Even with the multitude of offers Kumlin received, he chose Miami. The amount of playing time he would be receiving here played a huge role in his decision to play for the RedHawks. Kumlin played 32 games for Miami this season, a mark matched by only one other first-year on the team.
“I talked to the coaches, Coach Bergeron and Coach Schutte, and they both wanted me to play a lot as a freshman.” Kumlin said. “It's not that common as a freshman in the NCHC to play those types of minutes … It was too good of an offer to turn down.”
Furthermore, Kumlin loved the campus and knew that if his Swedish teammates liked it, he probably would too.
“I knew two Swedish guys on the team, Hampus [Rydqvist] and Ludvig [Persson], and they said they love this place.” Kumlin said. “We come from the same culture, so if they like it, I'm probably gonna like it too.”
He spoke highly of the Goggin Ice Center facilities, which contributed to his decision to play for the RedHawks.

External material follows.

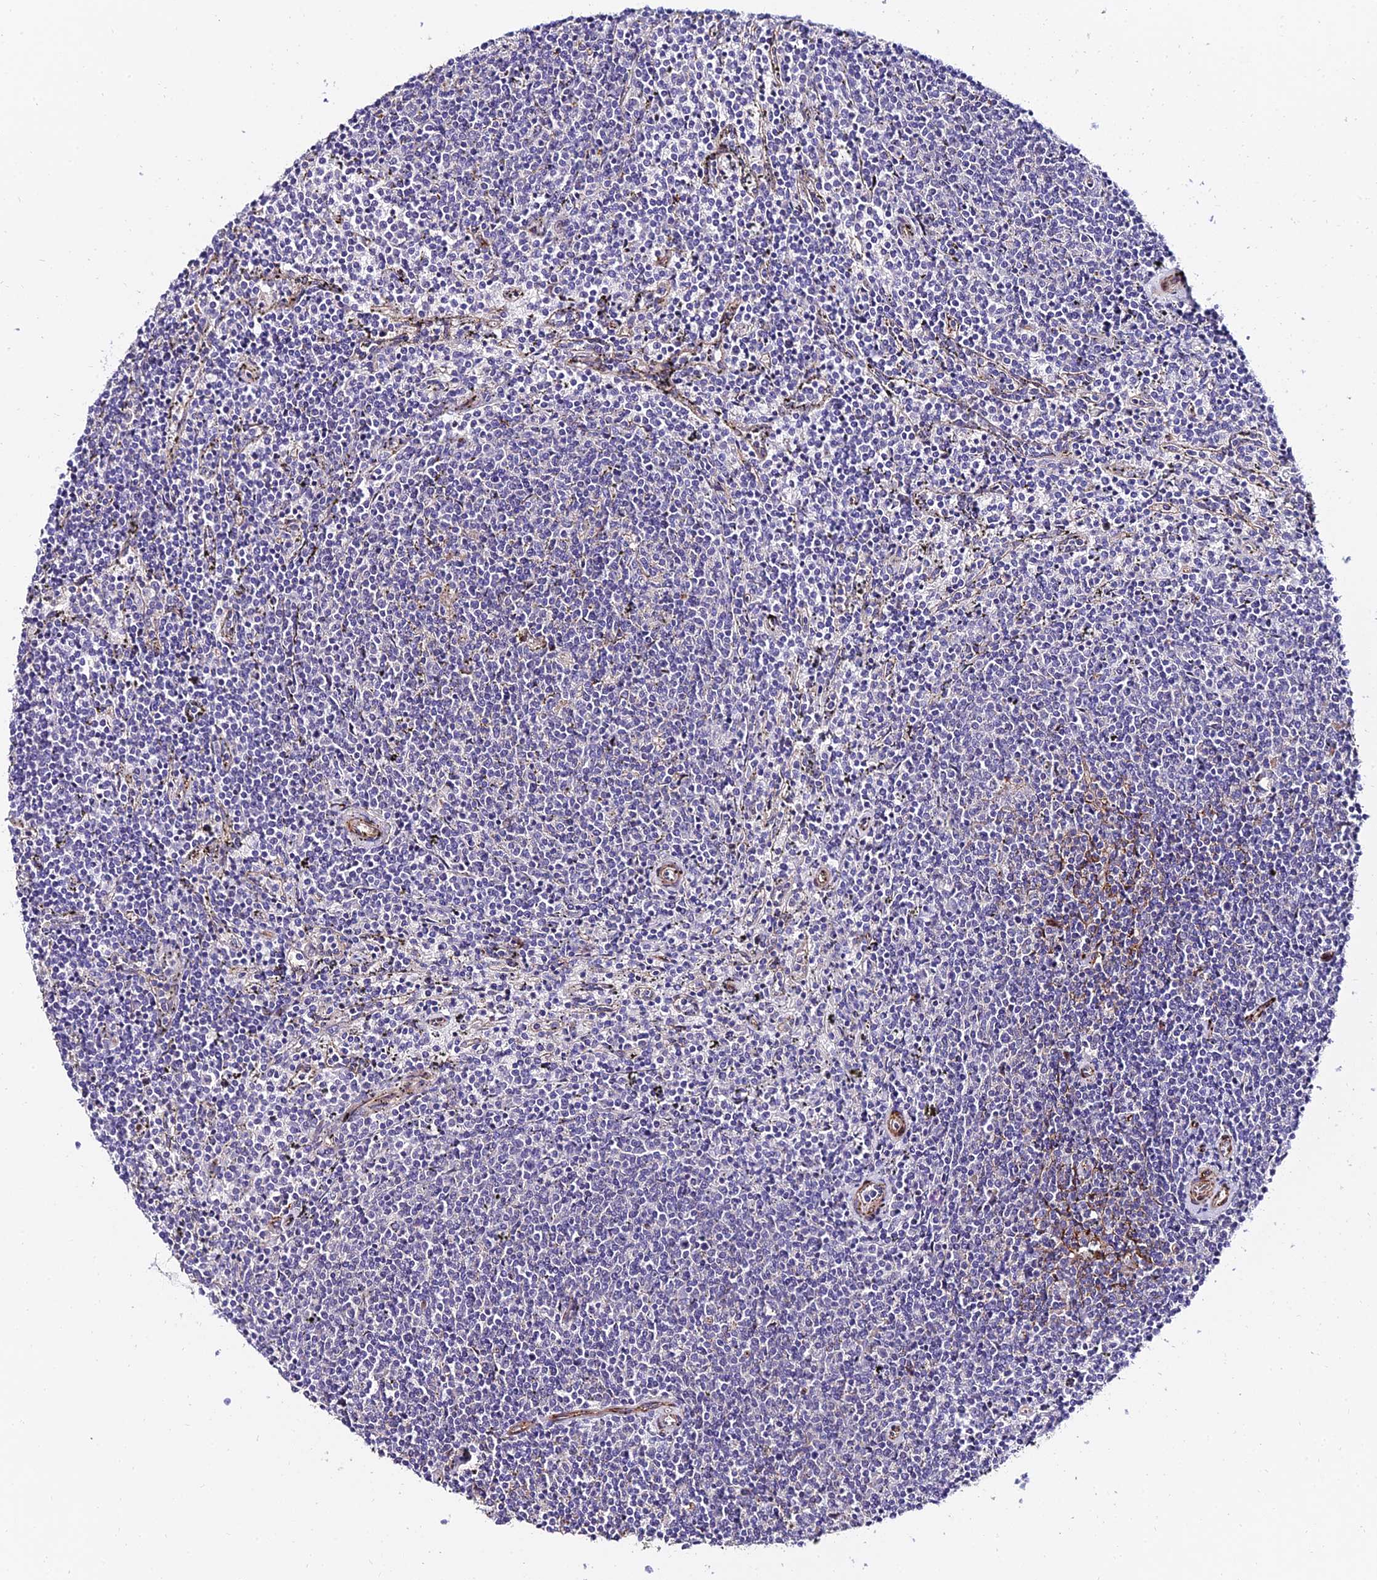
{"staining": {"intensity": "negative", "quantity": "none", "location": "none"}, "tissue": "lymphoma", "cell_type": "Tumor cells", "image_type": "cancer", "snomed": [{"axis": "morphology", "description": "Malignant lymphoma, non-Hodgkin's type, Low grade"}, {"axis": "topography", "description": "Spleen"}], "caption": "Tumor cells show no significant protein positivity in lymphoma. (DAB (3,3'-diaminobenzidine) immunohistochemistry (IHC) visualized using brightfield microscopy, high magnification).", "gene": "ALDH3B2", "patient": {"sex": "female", "age": 50}}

“[The arena is the] perfect amount [size] for a college school.” Kumlin said. “The locker room and lounge area are top 10 in the country.”
Kumlin said that the team plays in lots of big arenas around the NCHC that are mostly empty, even though lots of fans are there. Because Goggin is smaller, the arena feels more packed and creates a fun environment to play in.
The Swedish blue-liner aspires to eventually play pro, but for now he’s taking things year by year.
“I’m just trying to play as best as I can every game and not look too far ahead,” Kumlin said.
Kumlin put up three goals and eight assists in his first season with the RedHawks.